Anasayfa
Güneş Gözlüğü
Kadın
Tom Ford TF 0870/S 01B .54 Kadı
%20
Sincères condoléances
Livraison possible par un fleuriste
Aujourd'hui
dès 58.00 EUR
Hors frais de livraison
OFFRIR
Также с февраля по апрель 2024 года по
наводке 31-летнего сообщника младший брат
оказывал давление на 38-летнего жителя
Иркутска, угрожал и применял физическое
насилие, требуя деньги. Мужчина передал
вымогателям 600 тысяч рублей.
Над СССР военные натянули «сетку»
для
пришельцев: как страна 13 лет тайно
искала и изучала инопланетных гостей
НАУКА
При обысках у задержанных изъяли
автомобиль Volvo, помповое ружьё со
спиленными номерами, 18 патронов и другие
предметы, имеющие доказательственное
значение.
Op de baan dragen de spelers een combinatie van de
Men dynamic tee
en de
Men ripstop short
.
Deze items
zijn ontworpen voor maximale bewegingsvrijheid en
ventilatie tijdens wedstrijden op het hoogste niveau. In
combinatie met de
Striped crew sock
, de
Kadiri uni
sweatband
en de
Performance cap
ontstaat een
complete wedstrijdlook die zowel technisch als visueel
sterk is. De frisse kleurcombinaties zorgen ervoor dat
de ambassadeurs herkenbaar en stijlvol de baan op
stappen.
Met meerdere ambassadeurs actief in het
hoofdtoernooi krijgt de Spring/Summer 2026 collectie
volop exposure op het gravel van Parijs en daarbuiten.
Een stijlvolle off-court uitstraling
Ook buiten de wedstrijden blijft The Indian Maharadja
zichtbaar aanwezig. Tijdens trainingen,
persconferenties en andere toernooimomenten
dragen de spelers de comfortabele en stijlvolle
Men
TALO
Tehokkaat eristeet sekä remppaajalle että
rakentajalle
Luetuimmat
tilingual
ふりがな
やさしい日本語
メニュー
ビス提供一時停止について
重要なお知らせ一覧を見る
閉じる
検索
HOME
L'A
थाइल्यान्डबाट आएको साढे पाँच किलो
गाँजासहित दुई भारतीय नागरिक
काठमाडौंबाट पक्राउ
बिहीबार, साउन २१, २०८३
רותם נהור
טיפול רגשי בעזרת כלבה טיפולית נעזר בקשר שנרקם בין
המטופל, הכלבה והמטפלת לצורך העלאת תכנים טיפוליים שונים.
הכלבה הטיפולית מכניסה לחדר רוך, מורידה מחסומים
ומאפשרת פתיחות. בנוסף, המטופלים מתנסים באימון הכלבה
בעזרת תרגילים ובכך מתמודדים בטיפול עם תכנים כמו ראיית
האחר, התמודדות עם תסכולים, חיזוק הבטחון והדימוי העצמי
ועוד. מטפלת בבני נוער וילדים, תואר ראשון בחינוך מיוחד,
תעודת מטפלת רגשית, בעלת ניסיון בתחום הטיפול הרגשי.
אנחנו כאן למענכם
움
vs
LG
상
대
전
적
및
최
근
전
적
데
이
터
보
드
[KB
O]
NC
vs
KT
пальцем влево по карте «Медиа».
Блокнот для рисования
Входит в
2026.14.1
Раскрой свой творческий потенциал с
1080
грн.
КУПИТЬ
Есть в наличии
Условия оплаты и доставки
• • •
## Problem description
Reproduce the records word for word, from the start through the line containing "спиленными номерами, 18 патронов и другие", with that line included.

## Result of this task
Anasayfa
Güneş Gözlüğü
Kadın
Tom Ford TF 0870/S 01B .54 Kadı
%20
Sincères condoléances
Livraison possible par un fleuriste
Aujourd'hui
dès 58.00 EUR
Hors frais de livraison
OFFRIR
Также с февраля по апрель 2024 года по
наводке 31-летнего сообщника младший брат
оказывал давление на 38-летнего жителя
Иркутска, угрожал и применял физическое
насилие, требуя деньги. Мужчина передал
вымогателям 600 тысяч рублей.
Над СССР военные натянули «сетку»
для
пришельцев: как страна 13 лет тайно
искала и изучала инопланетных гостей
НАУКА
При обысках у задержанных изъяли
автомобиль Volvo, помповое ружьё со
спиленными номерами, 18 патронов и другие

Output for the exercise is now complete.